Comme l’an dernier, Élyse Marquis, Daniel Vézina et nos trois juges préférés arrivent plus tôt au printemps, dès lundi à 20h sur ICI Radio-Canada Télé.

Fish’n Chefs!

CHRONIQUE / Pour entreprendre la neuvième saison des Chefs!, on met au défi les 13 aspirants de concocter le meilleur fish’n chips. À la clé, deux billets pour Londres. C’est concept. Ça tombe bien, j’adore les fish’n chips et j’adore Les chefs!

Comme l’an dernier, Élyse Marquis, Daniel Vézina et nos trois juges préférés arrivent plus tôt au printemps, dès lundi à 20h sur ICI Radio-Canada Télé. Les aspirants-chefs devront non seulement cuisiner, mais aussi pêcher, dans l’un des deux viviers en studio. Truite arc-en-ciel ou omble chevalier, bien vivants, qu’ils devront assommer et préparer sous nos yeux, sans laisser d’arêtes. Attention au plancher glissant et au risque de coupures, ces prises sont très gluantes.

Comme c’est souvent le cas, certains aspirants veulent en faire trop, de sorte que certains fish’n chips ont l’air de tout, sauf de fish’n chips. «Où sont les chips?» demandera un juge. De grâce, laissez tomber le sous-vide pour ce classique anglais.

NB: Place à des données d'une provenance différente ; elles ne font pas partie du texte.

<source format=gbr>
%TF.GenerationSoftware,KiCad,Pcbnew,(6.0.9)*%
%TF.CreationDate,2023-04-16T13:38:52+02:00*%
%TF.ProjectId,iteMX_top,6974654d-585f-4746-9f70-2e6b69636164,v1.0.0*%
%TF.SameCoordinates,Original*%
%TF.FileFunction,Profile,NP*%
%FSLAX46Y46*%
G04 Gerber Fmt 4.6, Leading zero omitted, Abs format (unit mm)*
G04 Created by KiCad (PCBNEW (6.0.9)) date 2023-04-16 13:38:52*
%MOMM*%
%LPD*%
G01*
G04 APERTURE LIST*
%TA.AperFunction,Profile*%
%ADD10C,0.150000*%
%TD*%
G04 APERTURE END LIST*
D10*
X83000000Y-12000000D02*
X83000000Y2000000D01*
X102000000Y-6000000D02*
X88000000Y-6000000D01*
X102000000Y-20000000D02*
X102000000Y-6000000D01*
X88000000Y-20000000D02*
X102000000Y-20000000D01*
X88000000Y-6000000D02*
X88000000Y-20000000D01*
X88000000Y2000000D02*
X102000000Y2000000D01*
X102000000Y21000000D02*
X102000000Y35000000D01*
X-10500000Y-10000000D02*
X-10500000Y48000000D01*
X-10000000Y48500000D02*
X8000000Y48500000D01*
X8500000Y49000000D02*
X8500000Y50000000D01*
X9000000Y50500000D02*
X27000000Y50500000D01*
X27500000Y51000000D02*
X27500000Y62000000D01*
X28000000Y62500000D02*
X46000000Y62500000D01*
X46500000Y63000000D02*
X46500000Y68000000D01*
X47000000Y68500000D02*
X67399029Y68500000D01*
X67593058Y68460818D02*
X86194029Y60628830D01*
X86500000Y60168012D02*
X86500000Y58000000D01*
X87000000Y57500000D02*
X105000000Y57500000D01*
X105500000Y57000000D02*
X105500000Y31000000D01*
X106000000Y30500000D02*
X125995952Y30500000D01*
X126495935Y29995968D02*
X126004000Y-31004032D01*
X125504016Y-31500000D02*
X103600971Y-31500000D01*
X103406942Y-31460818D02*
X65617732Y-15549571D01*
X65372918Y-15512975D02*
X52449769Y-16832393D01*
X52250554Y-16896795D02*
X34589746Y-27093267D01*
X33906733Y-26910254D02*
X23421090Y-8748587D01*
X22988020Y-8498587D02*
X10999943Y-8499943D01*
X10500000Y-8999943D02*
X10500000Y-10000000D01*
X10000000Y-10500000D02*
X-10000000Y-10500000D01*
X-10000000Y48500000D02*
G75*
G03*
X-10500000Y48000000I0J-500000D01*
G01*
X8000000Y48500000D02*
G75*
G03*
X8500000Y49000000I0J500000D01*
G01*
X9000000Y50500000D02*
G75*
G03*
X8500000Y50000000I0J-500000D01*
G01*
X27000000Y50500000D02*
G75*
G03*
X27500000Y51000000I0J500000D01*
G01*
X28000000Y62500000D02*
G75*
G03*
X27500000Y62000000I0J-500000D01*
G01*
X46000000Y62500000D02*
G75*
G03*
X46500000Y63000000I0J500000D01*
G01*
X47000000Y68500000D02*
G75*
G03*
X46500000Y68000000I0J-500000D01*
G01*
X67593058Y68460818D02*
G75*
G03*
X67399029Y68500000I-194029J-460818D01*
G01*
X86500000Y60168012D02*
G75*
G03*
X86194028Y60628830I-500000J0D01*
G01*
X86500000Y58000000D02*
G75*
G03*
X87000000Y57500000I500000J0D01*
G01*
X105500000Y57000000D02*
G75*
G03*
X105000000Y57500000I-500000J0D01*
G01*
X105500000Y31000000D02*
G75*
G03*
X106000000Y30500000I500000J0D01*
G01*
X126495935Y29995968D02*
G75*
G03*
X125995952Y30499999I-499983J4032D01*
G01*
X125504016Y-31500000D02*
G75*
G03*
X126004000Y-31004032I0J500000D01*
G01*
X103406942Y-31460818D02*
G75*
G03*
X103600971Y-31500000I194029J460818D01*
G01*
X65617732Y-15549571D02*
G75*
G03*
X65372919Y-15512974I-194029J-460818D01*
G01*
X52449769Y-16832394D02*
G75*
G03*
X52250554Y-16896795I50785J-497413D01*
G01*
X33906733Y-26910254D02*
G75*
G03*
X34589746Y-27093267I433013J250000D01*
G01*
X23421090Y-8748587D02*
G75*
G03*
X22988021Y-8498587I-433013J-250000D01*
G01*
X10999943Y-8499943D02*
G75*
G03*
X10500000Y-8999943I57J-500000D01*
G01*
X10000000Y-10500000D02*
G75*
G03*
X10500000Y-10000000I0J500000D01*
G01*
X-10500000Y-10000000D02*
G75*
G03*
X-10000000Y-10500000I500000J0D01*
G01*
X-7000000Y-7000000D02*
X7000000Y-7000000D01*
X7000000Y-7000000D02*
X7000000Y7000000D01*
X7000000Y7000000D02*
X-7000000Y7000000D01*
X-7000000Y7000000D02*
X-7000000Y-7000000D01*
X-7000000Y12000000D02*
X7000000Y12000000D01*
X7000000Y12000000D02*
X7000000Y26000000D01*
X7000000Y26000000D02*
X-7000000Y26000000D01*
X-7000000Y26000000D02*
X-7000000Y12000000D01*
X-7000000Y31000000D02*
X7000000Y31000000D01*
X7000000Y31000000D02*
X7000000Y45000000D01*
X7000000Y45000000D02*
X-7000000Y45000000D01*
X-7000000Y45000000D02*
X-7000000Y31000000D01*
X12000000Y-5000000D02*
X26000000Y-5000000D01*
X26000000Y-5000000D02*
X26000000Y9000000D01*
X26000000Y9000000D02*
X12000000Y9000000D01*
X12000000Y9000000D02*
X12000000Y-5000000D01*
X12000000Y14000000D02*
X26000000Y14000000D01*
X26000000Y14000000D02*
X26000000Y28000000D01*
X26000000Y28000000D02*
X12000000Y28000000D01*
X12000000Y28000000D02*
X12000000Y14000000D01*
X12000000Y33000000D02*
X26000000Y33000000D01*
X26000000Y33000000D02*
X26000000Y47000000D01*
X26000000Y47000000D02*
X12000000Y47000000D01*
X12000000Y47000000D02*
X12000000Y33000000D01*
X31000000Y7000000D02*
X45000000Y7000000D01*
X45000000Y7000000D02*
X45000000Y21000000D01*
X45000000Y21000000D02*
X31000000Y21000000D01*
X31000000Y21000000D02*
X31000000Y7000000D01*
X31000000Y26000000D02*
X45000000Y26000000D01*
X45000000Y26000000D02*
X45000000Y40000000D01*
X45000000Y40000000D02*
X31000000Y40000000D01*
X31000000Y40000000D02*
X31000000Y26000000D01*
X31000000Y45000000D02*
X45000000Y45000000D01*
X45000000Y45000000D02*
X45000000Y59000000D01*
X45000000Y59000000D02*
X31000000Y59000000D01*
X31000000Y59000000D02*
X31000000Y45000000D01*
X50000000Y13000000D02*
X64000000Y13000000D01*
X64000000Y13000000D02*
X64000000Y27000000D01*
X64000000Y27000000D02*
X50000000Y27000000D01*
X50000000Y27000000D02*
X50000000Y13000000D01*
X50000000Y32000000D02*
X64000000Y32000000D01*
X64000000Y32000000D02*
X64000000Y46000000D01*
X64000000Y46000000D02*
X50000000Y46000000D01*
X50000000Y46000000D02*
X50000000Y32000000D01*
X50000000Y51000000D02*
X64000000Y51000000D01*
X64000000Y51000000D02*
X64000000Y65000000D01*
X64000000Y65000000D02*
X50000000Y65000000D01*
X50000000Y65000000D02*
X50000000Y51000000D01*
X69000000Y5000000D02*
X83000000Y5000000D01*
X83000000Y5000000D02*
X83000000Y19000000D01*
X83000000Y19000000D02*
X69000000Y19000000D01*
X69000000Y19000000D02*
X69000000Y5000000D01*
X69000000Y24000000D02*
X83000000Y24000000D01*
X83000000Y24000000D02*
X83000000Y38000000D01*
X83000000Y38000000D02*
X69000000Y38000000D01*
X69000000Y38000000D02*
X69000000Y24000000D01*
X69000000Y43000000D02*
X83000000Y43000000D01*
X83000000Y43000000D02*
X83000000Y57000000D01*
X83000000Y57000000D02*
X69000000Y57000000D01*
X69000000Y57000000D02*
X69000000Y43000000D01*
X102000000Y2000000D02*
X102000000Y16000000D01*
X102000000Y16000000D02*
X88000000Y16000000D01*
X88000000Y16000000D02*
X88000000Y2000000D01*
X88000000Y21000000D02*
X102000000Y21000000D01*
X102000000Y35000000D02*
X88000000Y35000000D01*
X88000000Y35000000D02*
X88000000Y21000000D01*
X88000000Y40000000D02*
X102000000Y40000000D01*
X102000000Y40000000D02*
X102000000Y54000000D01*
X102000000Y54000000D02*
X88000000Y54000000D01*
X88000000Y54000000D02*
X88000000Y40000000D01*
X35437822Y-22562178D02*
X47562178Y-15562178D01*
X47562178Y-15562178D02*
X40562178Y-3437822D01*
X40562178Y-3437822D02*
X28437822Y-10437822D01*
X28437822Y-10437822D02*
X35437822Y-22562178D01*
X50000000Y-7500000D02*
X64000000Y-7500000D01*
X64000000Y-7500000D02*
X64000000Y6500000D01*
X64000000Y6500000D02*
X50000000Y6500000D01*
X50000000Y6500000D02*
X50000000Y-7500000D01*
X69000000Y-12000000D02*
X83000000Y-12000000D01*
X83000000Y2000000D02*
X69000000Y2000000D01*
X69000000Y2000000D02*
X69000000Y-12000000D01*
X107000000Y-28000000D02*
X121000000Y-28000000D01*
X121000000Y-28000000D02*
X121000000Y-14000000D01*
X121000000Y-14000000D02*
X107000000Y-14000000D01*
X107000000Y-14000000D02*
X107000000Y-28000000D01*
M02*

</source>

Deux candidats sont de Québec : Alex, 26 ans, de L’Initiale, et Pierre-Alexandre, 26 ans aussi, des 3 Brasseurs. Enfant, Alex ne regardait pas les dessins animés le samedi matin, mais les émissions de cuisine. Son assurance en cuisine pourrait cependant ressembler à de l’arrogance pour certains, surtout lorsqu’il est appelé à travailler en équipe. Ses «je-me-moi» ont fait friser les oreilles du juge Vari, mais jamais autant que son «j’y fais confiance à ma petite!», en parlant de sa partenaire. Un autodidacte, Jules, 26 ans, de Montréal, fait partie de la brigade. Seulement quatre femmes sur 13 composent le groupe. Certains d’entre eux sont d’origines allemande, suisse, laotienne et hongroise. Surveillez Chloé, 23 ans, de Saint-Léonard d’Aston, qui s’illustre particulièrement bien. J’en ai déjà trop dit.

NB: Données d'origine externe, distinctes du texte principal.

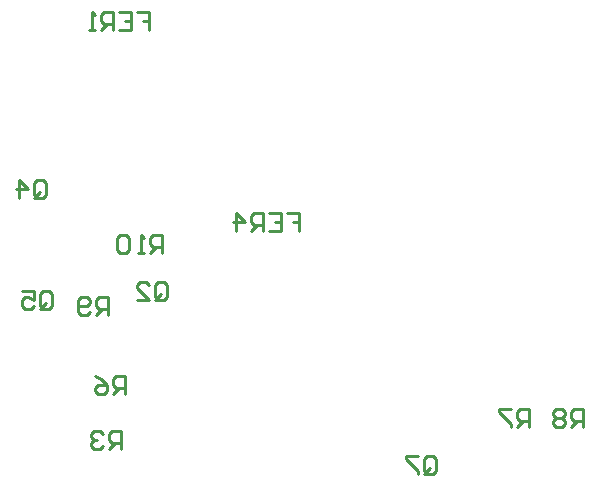
<source format=gbo>
G04 Layer_Color=32896*
%FSLAX43Y43*%
%MOMM*%
G71*
G01*
G75*
%ADD10C,0.254*%
D10*
X81839Y84099D02*
X82855D01*
Y83337D01*
X82347D01*
X82855D01*
Y82575D01*
X80316Y84099D02*
X81331D01*
Y82575D01*
X80316D01*
X81331Y83337D02*
X80823D01*
X79808Y82575D02*
Y84099D01*
X79046D01*
X78792Y83845D01*
Y83337D01*
X79046Y83083D01*
X79808D01*
X79300D02*
X78792Y82575D01*
X77523D02*
Y84099D01*
X78284Y83337D01*
X77269D01*
X69139Y101117D02*
X70155D01*
Y100355D01*
X69647D01*
X70155D01*
Y99593D01*
X67616Y101117D02*
X68631D01*
Y99593D01*
X67616D01*
X68631Y100355D02*
X68123D01*
X67108Y99593D02*
Y101117D01*
X66346D01*
X66092Y100863D01*
Y100355D01*
X66346Y100101D01*
X67108D01*
X66600D02*
X66092Y99593D01*
X65584D02*
X65076D01*
X65330D01*
Y101117D01*
X65584Y100863D01*
X70714Y77038D02*
Y78054D01*
X70968Y78308D01*
X71476D01*
X71730Y78054D01*
Y77038D01*
X71476Y76784D01*
X70968D01*
X71222Y77292D02*
X70714Y76784D01*
X70968D02*
X70714Y77038D01*
X69190Y76784D02*
X70206D01*
X69190Y77800D01*
Y78054D01*
X69444Y78308D01*
X69952D01*
X70206Y78054D01*
X60427Y85674D02*
Y86690D01*
X60681Y86944D01*
X61189D01*
X61443Y86690D01*
Y85674D01*
X61189Y85420D01*
X60681D01*
X60935Y85928D02*
X60427Y85420D01*
X60681D02*
X60427Y85674D01*
X59157Y85420D02*
Y86944D01*
X59919Y86182D01*
X58903D01*
X60935Y76276D02*
Y77292D01*
X61189Y77546D01*
X61697D01*
X61951Y77292D01*
Y76276D01*
X61697Y76022D01*
X61189D01*
X61443Y76530D02*
X60935Y76022D01*
X61189D02*
X60935Y76276D01*
X59411Y77546D02*
X60427D01*
Y76784D01*
X59919Y77038D01*
X59665D01*
X59411Y76784D01*
Y76276D01*
X59665Y76022D01*
X60173D01*
X60427Y76276D01*
X93447Y62306D02*
Y63322D01*
X93701Y63576D01*
X94209D01*
X94463Y63322D01*
Y62306D01*
X94209Y62052D01*
X93701D01*
X93955Y62560D02*
X93447Y62052D01*
X93701D02*
X93447Y62306D01*
X92939Y63576D02*
X91923D01*
Y63322D01*
X92939Y62306D01*
Y62052D01*
X67793Y64135D02*
Y65659D01*
X67031D01*
X66777Y65405D01*
Y64897D01*
X67031Y64643D01*
X67793D01*
X67285D02*
X66777Y64135D01*
X66269Y65405D02*
X66015Y65659D01*
X65507D01*
X65253Y65405D01*
Y65151D01*
X65507Y64897D01*
X65761D01*
X65507D01*
X65253Y64643D01*
Y64389D01*
X65507Y64135D01*
X66015D01*
X66269Y64389D01*
X68174Y68834D02*
Y70358D01*
X67412D01*
X67158Y70104D01*
Y69596D01*
X67412Y69342D01*
X68174D01*
X67666D02*
X67158Y68834D01*
X65634Y70358D02*
X66142Y70104D01*
X66650Y69596D01*
Y69088D01*
X66396Y68834D01*
X65888D01*
X65634Y69088D01*
Y69342D01*
X65888Y69596D01*
X66650D01*
X102387Y66040D02*
Y67564D01*
X101626D01*
X101372Y67310D01*
Y66802D01*
X101626Y66548D01*
X102387D01*
X101880D02*
X101372Y66040D01*
X100864Y67564D02*
X99848D01*
Y67310D01*
X100864Y66294D01*
Y66040D01*
X106959D02*
Y67564D01*
X106198D01*
X105944Y67310D01*
Y66802D01*
X106198Y66548D01*
X106959D01*
X106452D02*
X105944Y66040D01*
X105436Y67310D02*
X105182Y67564D01*
X104674D01*
X104420Y67310D01*
Y67056D01*
X104674Y66802D01*
X104420Y66548D01*
Y66294D01*
X104674Y66040D01*
X105182D01*
X105436Y66294D01*
Y66548D01*
X105182Y66802D01*
X105436Y67056D01*
Y67310D01*
X105182Y66802D02*
X104674D01*
X66700Y75463D02*
Y76987D01*
X65939D01*
X65685Y76733D01*
Y76225D01*
X65939Y75971D01*
X66700D01*
X66193D02*
X65685Y75463D01*
X65177Y75717D02*
X64923Y75463D01*
X64415D01*
X64161Y75717D01*
Y76733D01*
X64415Y76987D01*
X64923D01*
X65177Y76733D01*
Y76479D01*
X64923Y76225D01*
X64161D01*
X71272Y80772D02*
Y82296D01*
X70511D01*
X70257Y82042D01*
Y81534D01*
X70511Y81280D01*
X71272D01*
X70765D02*
X70257Y80772D01*
X69749D02*
X69241D01*
X69495D01*
Y82296D01*
X69749Y82042D01*
X68479D02*
X68225Y82296D01*
X67718D01*
X67464Y82042D01*
Y81026D01*
X67718Y80772D01*
X68225D01*
X68479Y81026D01*
Y82042D01*
M02*

</source>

Tout en respectant le produit original, on a trouvé le moyen de pimenter la formule, particulièrement au deuxième épisode, alors que le duel prend une tournure tout à fait inattendue. Les aspirants-chefs avaient les yeux gros comme ça en apprenant le sort qui leur était réservé. Moi aussi, je l’avoue.

Mais il y a des choses qui ne changent pas, comme Élyse Marquis qui joue les trouble-fête, à quelques minutes du début du défi. «Elle a anéanti leur espoir de faire leur beau plan de travail», s’amuse Jean-Luc Boulay après que l’animatrice eut lancé son fameux «je vous demanderais de tout arrêter s’il vous plaît, j’ai une annonce à vous faire». Il y aura même un «bip» pour cacher une des réactions. Daniel Vézina arrive toujours à la fin avec sa bière et son incontournable atelier, qui permet à tout le monde de décompresser, y compris le public.

Encore une fois, j’adore les commentaires tranchés de Jean-Luc Boulay, Pasquale Vari et Normand Laprise, qui n’ont pas une once de suffisance. Ces chefs-là veulent seulement bien manger, et sont exigeants, ça se comprend. Les aspirants saisissent dès le premier duel qu’il n’y en aura pas de facile, avec trois duels en un. Savez-vous «tourner» un artichaut à la perfection? Impressionnez-nous!